Function that sets the value of the landmark_ratio parameter of the landmark algorithms LMDS and Landmark Isomap.

Parameters

landmark_ratioint, between [0,1]: Ratio of landmark points that needs to be used by the DR method.

set_max_iteration(max_iteration)

Function that sets the value of the max_iteration parameter of the DR method. Used by:

SPE
Factor Analysis
Manifold Sculpting

Parameters

max_iterationint: Maximum number of iterations that can be reached by the DR method.

set_method(method)

Function that sets the DR method ID.

Parameters

methodint: ID of the DR method. The correspondence between ID and DR method is as follows: KLLE = 0, NPE = 1, Kernel LTSA = 2, Linear LTSA = 3, Hessian LLE = 4, Laplacian Eigenmaps = 5, LPP = 6, Diffusion Map = 7, Isomap = 8, Landmark Isomap = 9, MDS = 10, LMDS = 11, SPE = 12, Kernel PCA = 13, PCA = 14, RP = 15, Factor Analysis = 16, tSNE = 17, Manifold Sculpting = 18, UMAP = 19 & LTSA = 20.

set_metric(metric)

Function that sets the value of the metric parameter of UMAP.

Parameters

metricstr: Metric parameter of the UMAP algorithm.

set_min_dist(min_dist)

Function that sets the value of the min_dist parameter of UMAP.

Parameters

min_distfloat, between [0,1]: Value of the min_dist parameter of UMAP controlling how tightly UMAP packs points together.

set_num_neighbors(num_neighbors)

Function that sets the value of the num_neighbors parameter of the DR method. Used by:

KLLE
NPE
Kernel LTSA
Linear LTSA
Hessian LLE
Laplacian Eigenmaps
LPP
Isomap
Landmark Isomap
Manifold Sculpting
LTSA

Parameters

num_neighborsint: Number of nearest neighbors to be used by the DR method.

set_seed(seed)

Function that sets the random seed of the DR method instance.

Parameters

seedint: random seed

set_sne_perplexity(sne_perplexity)

Function that sets the value of the sne_perplexity parameter of tSNE.

Parameters

sne_perplexityfloat: Perplexity parameter of tSNE.

set_sne_theta(sne_theta)

Function that sets the value of the sne_theta parameter of tSNE.

Parameters

sne_thetafloat: Theta parameter of the tSNE algorithm.

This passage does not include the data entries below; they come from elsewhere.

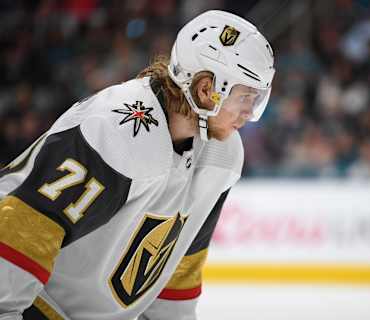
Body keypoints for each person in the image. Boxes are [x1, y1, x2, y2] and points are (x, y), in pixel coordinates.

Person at [0, 10, 275, 320]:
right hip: (34, 304)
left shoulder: (223, 156)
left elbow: (178, 266)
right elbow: (25, 227)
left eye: (257, 98)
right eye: (245, 96)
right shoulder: (117, 130)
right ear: (206, 89)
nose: (249, 111)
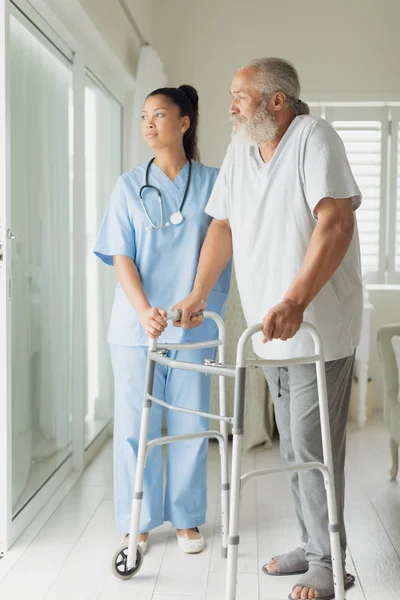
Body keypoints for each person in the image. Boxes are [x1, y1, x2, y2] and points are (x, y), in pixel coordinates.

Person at [172, 58, 362, 599]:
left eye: (240, 95)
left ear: (277, 101)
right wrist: (199, 292)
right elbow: (224, 226)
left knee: (312, 445)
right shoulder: (239, 152)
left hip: (317, 325)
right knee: (293, 448)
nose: (229, 105)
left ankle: (329, 563)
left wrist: (297, 299)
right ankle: (313, 542)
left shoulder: (313, 137)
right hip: (268, 329)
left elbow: (337, 221)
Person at [94, 85, 231, 555]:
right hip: (138, 325)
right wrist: (144, 311)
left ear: (184, 123)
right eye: (144, 116)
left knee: (190, 424)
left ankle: (188, 519)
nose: (149, 124)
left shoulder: (215, 182)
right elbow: (120, 254)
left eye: (159, 115)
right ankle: (139, 519)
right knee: (136, 428)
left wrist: (191, 300)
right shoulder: (128, 185)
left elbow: (225, 243)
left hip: (195, 321)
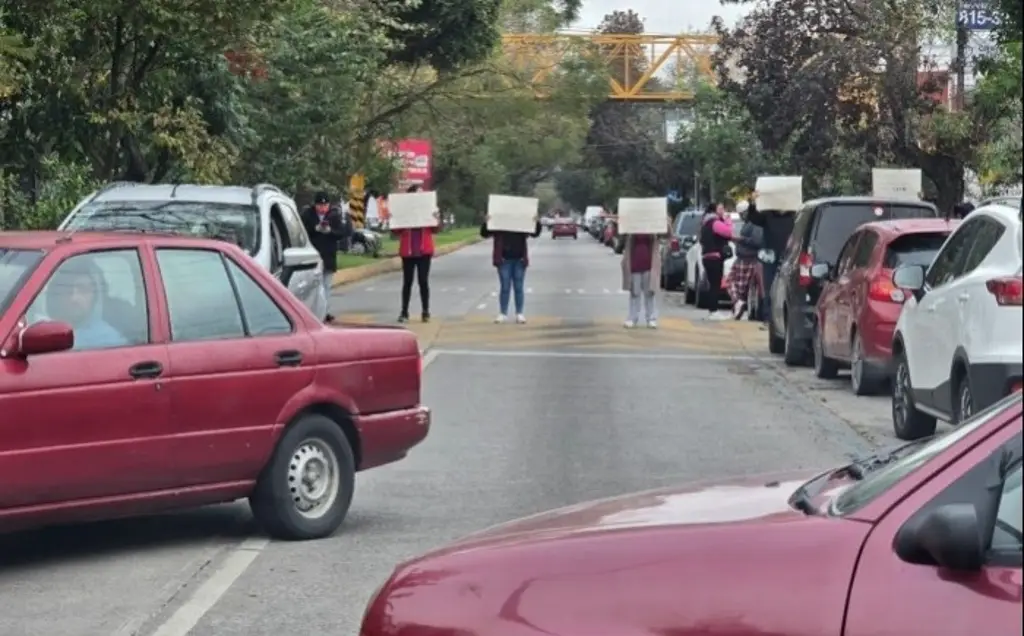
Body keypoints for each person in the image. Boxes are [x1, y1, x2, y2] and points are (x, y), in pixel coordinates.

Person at [46, 259, 126, 350]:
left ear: (95, 297)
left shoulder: (109, 342)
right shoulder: (43, 333)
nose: (74, 298)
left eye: (83, 290)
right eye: (67, 290)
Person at [744, 191, 796, 324]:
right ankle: (768, 318)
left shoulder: (794, 217)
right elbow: (753, 218)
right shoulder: (768, 215)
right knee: (769, 287)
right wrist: (753, 203)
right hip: (770, 255)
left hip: (788, 256)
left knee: (786, 287)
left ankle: (784, 319)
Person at [480, 215, 542, 323]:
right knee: (505, 287)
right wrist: (486, 223)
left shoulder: (521, 225)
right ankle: (503, 313)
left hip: (519, 260)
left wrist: (536, 223)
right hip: (504, 260)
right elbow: (485, 234)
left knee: (519, 287)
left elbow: (534, 233)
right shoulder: (499, 226)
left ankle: (519, 313)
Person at [391, 185, 439, 323]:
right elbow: (396, 231)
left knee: (423, 281)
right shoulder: (404, 212)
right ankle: (404, 311)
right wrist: (393, 218)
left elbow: (436, 229)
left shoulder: (428, 210)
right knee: (407, 282)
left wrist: (436, 218)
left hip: (424, 251)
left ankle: (425, 311)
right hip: (408, 251)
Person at [301, 191, 347, 322]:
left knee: (326, 285)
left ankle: (324, 311)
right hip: (313, 255)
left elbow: (342, 232)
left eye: (325, 205)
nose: (322, 208)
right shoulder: (307, 215)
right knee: (314, 286)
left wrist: (330, 231)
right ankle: (312, 312)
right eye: (319, 205)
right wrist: (315, 229)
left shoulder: (334, 215)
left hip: (328, 255)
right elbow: (302, 231)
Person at [621, 227, 664, 328]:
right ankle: (632, 318)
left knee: (649, 293)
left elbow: (667, 234)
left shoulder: (653, 227)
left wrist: (666, 222)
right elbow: (620, 235)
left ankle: (651, 319)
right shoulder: (631, 228)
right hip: (634, 264)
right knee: (635, 293)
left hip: (649, 265)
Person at [699, 202, 734, 320]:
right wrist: (728, 221)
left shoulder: (705, 222)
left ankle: (712, 310)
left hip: (707, 257)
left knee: (713, 285)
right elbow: (728, 232)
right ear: (715, 210)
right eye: (721, 208)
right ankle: (713, 311)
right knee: (715, 285)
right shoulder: (715, 223)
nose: (723, 210)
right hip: (715, 257)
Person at [728, 200, 763, 319]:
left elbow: (757, 241)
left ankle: (739, 302)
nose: (741, 217)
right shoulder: (749, 223)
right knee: (738, 285)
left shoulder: (755, 224)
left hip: (749, 259)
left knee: (734, 282)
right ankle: (738, 303)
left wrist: (740, 239)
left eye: (742, 214)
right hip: (743, 258)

set_squishing_rate(squishing_rate)

Function that sets the value of the squishing_rate parameter of the Manifold Sculpting algorithm.

Parameters

squishing_ratefloat: Squishing rate parameter of the Manifold Sculpting algorithm.

set_target_dimension(target_dimension)

Function that sets the value of the target_dimension parameter of the DR method. NB: umap-learn and scikit-learn call this parameter n_components.

Parameters

target_dimensionint: Number of dimensions the DR method needs to reduce to.

set_umap_init(umap_init)

Function that sets the value of the init parameter of UMAP.

Parameters

initstr: Initialization used by the UMAP algorithm.